§ **Collected data**:
──────────────────────────────
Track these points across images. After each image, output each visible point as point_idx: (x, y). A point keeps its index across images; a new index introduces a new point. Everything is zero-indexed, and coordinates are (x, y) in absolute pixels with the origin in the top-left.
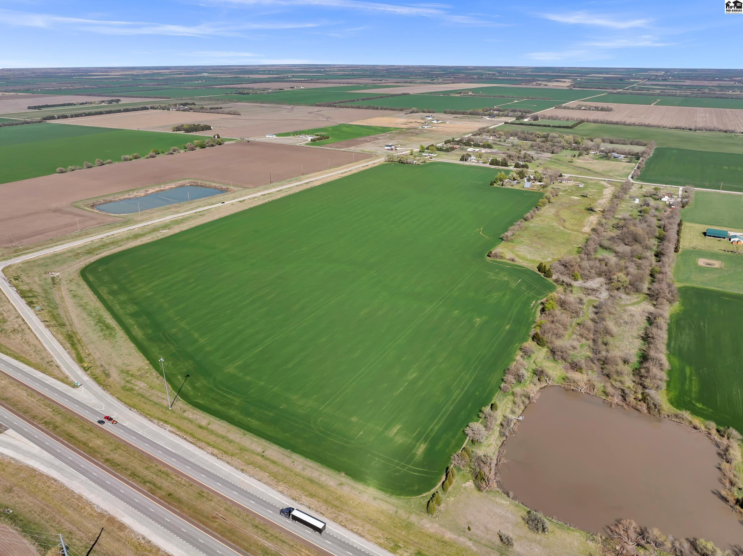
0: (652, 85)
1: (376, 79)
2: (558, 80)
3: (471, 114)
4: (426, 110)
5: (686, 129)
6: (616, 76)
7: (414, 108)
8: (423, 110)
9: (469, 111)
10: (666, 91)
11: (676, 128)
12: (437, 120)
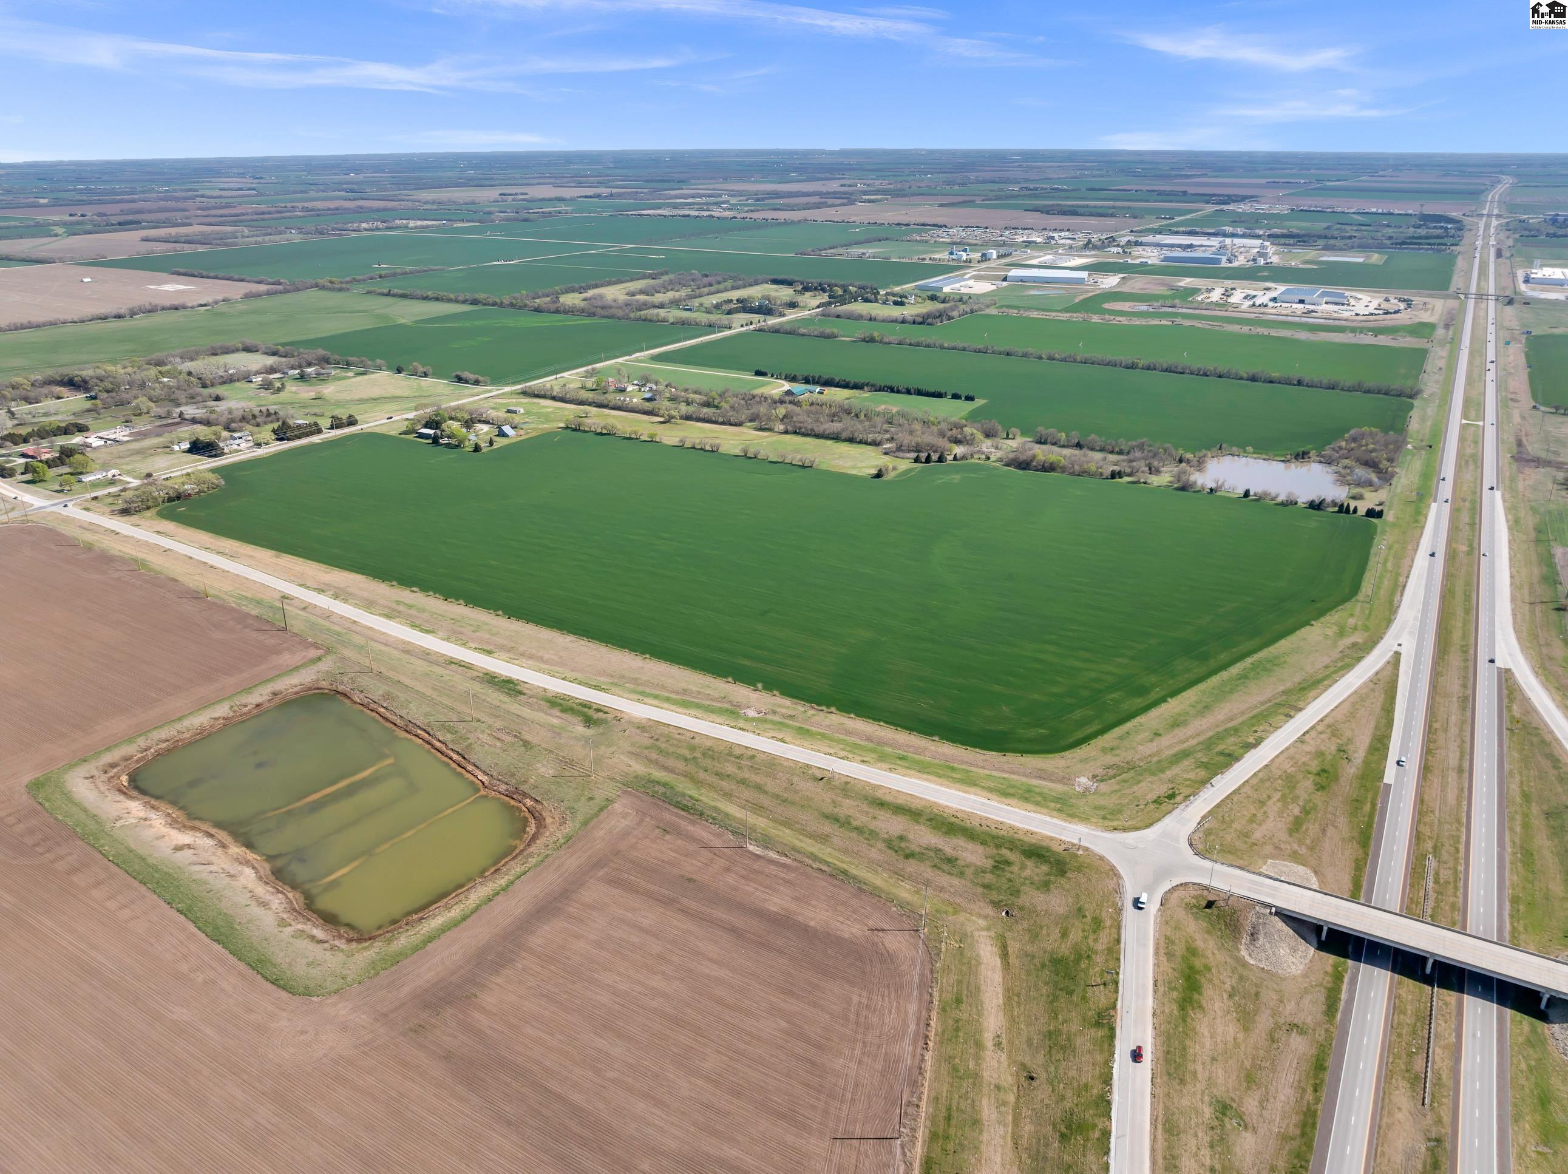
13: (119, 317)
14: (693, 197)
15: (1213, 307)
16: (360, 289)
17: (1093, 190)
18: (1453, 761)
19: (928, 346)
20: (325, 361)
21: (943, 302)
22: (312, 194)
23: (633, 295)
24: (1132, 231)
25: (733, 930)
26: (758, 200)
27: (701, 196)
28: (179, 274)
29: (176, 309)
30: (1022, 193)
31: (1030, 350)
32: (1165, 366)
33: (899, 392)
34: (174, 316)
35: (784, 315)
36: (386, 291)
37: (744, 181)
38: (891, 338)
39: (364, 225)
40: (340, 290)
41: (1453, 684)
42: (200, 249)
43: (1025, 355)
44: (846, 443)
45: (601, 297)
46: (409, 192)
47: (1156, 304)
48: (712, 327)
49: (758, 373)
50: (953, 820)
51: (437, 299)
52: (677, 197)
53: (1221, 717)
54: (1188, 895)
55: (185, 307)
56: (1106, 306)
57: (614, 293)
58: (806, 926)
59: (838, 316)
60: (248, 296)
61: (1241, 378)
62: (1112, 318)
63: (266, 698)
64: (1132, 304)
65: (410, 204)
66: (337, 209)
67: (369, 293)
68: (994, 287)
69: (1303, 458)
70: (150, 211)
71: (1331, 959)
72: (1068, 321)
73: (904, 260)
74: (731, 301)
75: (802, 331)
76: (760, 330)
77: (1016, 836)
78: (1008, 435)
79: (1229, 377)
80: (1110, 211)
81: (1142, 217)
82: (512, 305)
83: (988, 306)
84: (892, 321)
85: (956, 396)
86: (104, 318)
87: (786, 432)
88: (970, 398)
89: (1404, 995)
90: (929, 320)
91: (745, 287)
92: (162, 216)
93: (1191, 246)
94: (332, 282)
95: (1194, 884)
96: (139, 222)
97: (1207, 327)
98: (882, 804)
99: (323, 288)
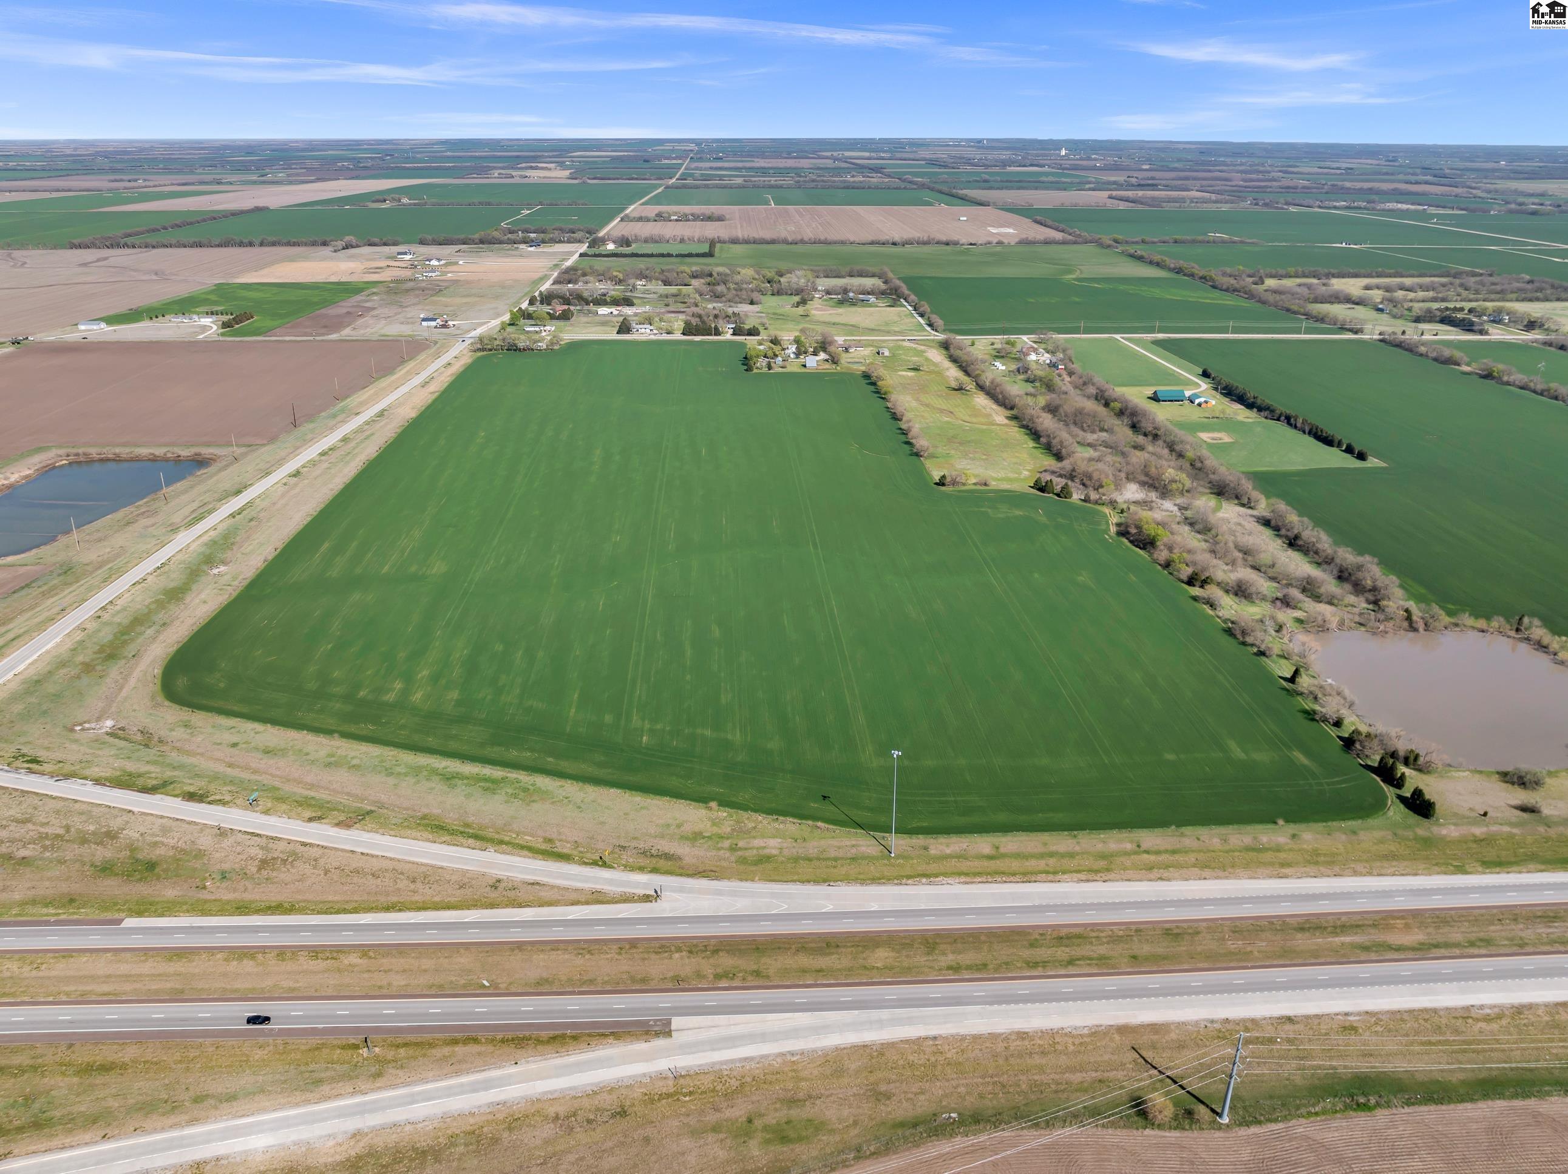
0: (711, 168)
1: (118, 177)
2: (533, 165)
3: (482, 242)
4: (376, 240)
5: (888, 243)
6: (626, 154)
7: (347, 238)
8: (369, 240)
9: (476, 236)
10: (753, 179)
11: (872, 243)
12: (439, 260)
28: (1035, 221)
33: (1294, 426)
49: (1205, 373)
51: (1158, 264)
55: (956, 243)
74: (1460, 309)
75: (1422, 349)
76: (1384, 341)
82: (1203, 278)
85: (1349, 450)
88: (1361, 456)
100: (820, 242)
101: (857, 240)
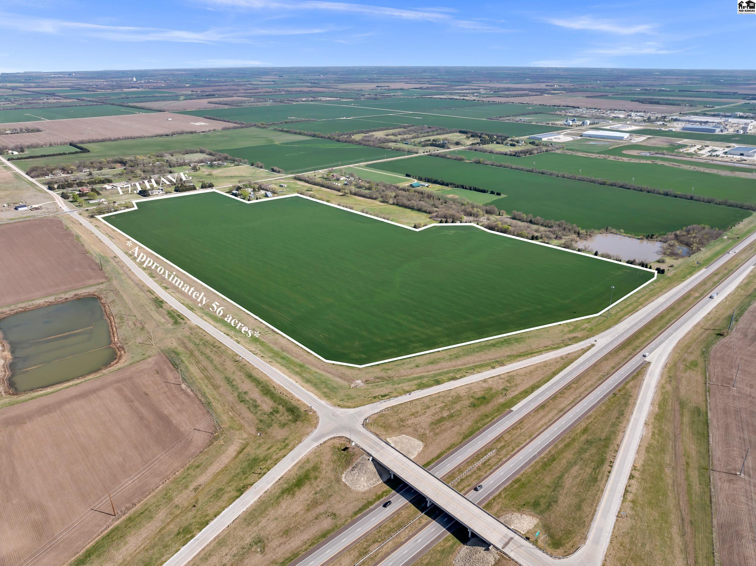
5: (164, 135)
13: (167, 135)
14: (466, 90)
15: (685, 155)
16: (272, 128)
17: (682, 91)
18: (562, 406)
19: (505, 167)
20: (226, 159)
21: (537, 145)
22: (297, 84)
23: (388, 136)
24: (680, 114)
25: (142, 418)
26: (495, 92)
27: (472, 89)
28: (207, 118)
29: (192, 133)
30: (641, 92)
31: (554, 172)
32: (621, 184)
33: (466, 188)
34: (189, 136)
35: (450, 148)
36: (281, 129)
37: (500, 83)
38: (488, 162)
39: (304, 99)
40: (264, 128)
41: (607, 367)
42: (226, 107)
43: (551, 174)
44: (416, 212)
45: (373, 136)
46: (337, 85)
47: (652, 152)
48: (410, 152)
49: (408, 175)
50: (272, 389)
51: (300, 134)
52: (458, 90)
53: (459, 363)
54: (337, 442)
55: (196, 132)
56: (624, 152)
57: (380, 134)
58: (171, 422)
59: (476, 150)
60: (224, 129)
61: (660, 194)
62: (620, 158)
63: (71, 296)
64: (638, 151)
65: (333, 90)
66: (300, 91)
67: (275, 130)
68: (572, 139)
69: (652, 238)
70: (223, 90)
71: (387, 488)
72: (596, 159)
73: (539, 124)
74: (430, 140)
75: (448, 156)
76: (430, 155)
77: (291, 401)
78: (499, 213)
79: (654, 193)
80: (678, 103)
81: (696, 106)
82: (329, 138)
83: (557, 149)
84: (501, 154)
85: (492, 193)
86: (161, 136)
87: (393, 204)
88: (499, 194)
89: (403, 514)
90: (518, 154)
91: (444, 134)
92: (224, 93)
93: (706, 123)
94: (262, 124)
95: (346, 438)
96: (214, 95)
97: (671, 165)
98: (250, 376)
99: (258, 127)
100: (128, 138)
101: (150, 135)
──────────────────────────────
§ **Exercise**: Rewrite all of the records with "absolute pixels" swapped for "pixel units" and everything else left as it is. Leave the pictures out of your answer.

§ **Written reply**:
Track these points across images. After each image, output each visible point as point_idx: (x, y). A point keeps its index across images; a new index introduces a new point. Everything is zero-indexed, and coordinates are (x, y) in pixel units with the origin in the top-left.
0: (652, 85)
1: (376, 79)
2: (558, 80)
3: (471, 114)
4: (426, 110)
5: (686, 129)
6: (616, 76)
7: (414, 108)
8: (423, 110)
9: (469, 111)
10: (666, 91)
11: (676, 128)
12: (437, 120)
13: (119, 317)
14: (693, 197)
15: (1213, 307)
16: (360, 289)
17: (1093, 190)
18: (1453, 761)
19: (928, 346)
20: (325, 361)
21: (943, 302)
22: (312, 194)
23: (633, 295)
24: (1132, 231)
25: (733, 930)
26: (758, 200)
27: (701, 196)
28: (179, 274)
29: (176, 309)
30: (1022, 193)
31: (1030, 350)
32: (1165, 366)
33: (899, 392)
34: (174, 316)
35: (784, 315)
36: (386, 291)
37: (744, 181)
38: (891, 338)
39: (364, 225)
40: (340, 290)
41: (1453, 684)
42: (200, 249)
43: (1025, 355)
44: (846, 443)
45: (601, 297)
46: (409, 192)
47: (1156, 304)
48: (712, 327)
49: (758, 373)
50: (953, 820)
51: (437, 299)
52: (677, 197)
53: (1221, 717)
54: (1188, 895)
55: (185, 307)
56: (1106, 306)
57: (614, 293)
58: (806, 926)
59: (838, 316)
60: (248, 296)
61: (1241, 378)
62: (1112, 318)
63: (266, 698)
64: (1132, 304)
65: (410, 204)
66: (337, 209)
67: (369, 293)
68: (994, 287)
69: (1303, 458)
70: (150, 211)
71: (1331, 959)
72: (1068, 321)
73: (904, 260)
74: (731, 301)
75: (802, 331)
76: (760, 330)
77: (1016, 836)
78: (1008, 435)
79: (1229, 377)
80: (1110, 211)
81: (1142, 217)
82: (512, 305)
83: (988, 306)
84: (892, 321)
85: (956, 396)
86: (104, 318)
87: (786, 432)
88: (970, 398)
89: (1404, 995)
90: (929, 320)
91: (745, 287)
92: (162, 216)
93: (1191, 246)
94: (332, 282)
95: (1194, 884)
96: (139, 222)
97: (1207, 327)
98: (882, 804)
99: (323, 288)
0: (711, 168)
1: (118, 177)
2: (533, 165)
3: (482, 242)
4: (376, 240)
5: (888, 243)
6: (626, 154)
7: (347, 238)
8: (369, 240)
9: (476, 236)
10: (753, 179)
11: (872, 243)
12: (439, 260)
28: (1035, 221)
33: (1294, 426)
49: (1205, 373)
51: (1158, 264)
55: (956, 243)
74: (1460, 309)
75: (1422, 349)
76: (1384, 341)
82: (1203, 278)
85: (1349, 450)
88: (1361, 456)
100: (820, 242)
101: (857, 240)
5: (164, 135)
13: (167, 135)
14: (466, 90)
15: (685, 155)
16: (272, 128)
17: (682, 91)
18: (562, 406)
19: (505, 167)
20: (226, 159)
21: (537, 145)
22: (297, 84)
23: (388, 136)
24: (680, 114)
25: (142, 418)
26: (495, 92)
27: (472, 89)
28: (207, 118)
29: (192, 133)
30: (641, 92)
31: (554, 172)
32: (621, 184)
33: (466, 188)
34: (189, 136)
35: (450, 148)
36: (281, 129)
37: (500, 83)
38: (488, 162)
39: (304, 99)
40: (264, 128)
41: (607, 367)
42: (226, 107)
43: (551, 174)
44: (416, 212)
45: (373, 136)
46: (337, 85)
47: (652, 152)
48: (410, 152)
49: (408, 175)
50: (272, 389)
51: (300, 134)
52: (458, 90)
53: (459, 363)
54: (337, 442)
55: (196, 132)
56: (624, 152)
57: (380, 134)
58: (171, 422)
59: (476, 150)
60: (224, 129)
61: (660, 194)
62: (620, 158)
63: (71, 296)
64: (638, 151)
65: (333, 90)
66: (300, 91)
67: (275, 130)
68: (572, 139)
69: (652, 238)
70: (223, 90)
71: (387, 488)
72: (596, 159)
73: (539, 124)
74: (430, 140)
75: (448, 156)
76: (430, 155)
77: (291, 401)
78: (499, 213)
79: (654, 193)
80: (678, 103)
81: (696, 106)
82: (329, 138)
83: (557, 149)
84: (501, 154)
85: (492, 193)
86: (161, 136)
87: (393, 204)
88: (499, 194)
89: (403, 514)
90: (518, 154)
91: (444, 134)
92: (224, 93)
93: (706, 123)
94: (262, 124)
95: (346, 438)
96: (214, 95)
97: (671, 165)
98: (250, 376)
99: (258, 127)
100: (128, 138)
101: (150, 135)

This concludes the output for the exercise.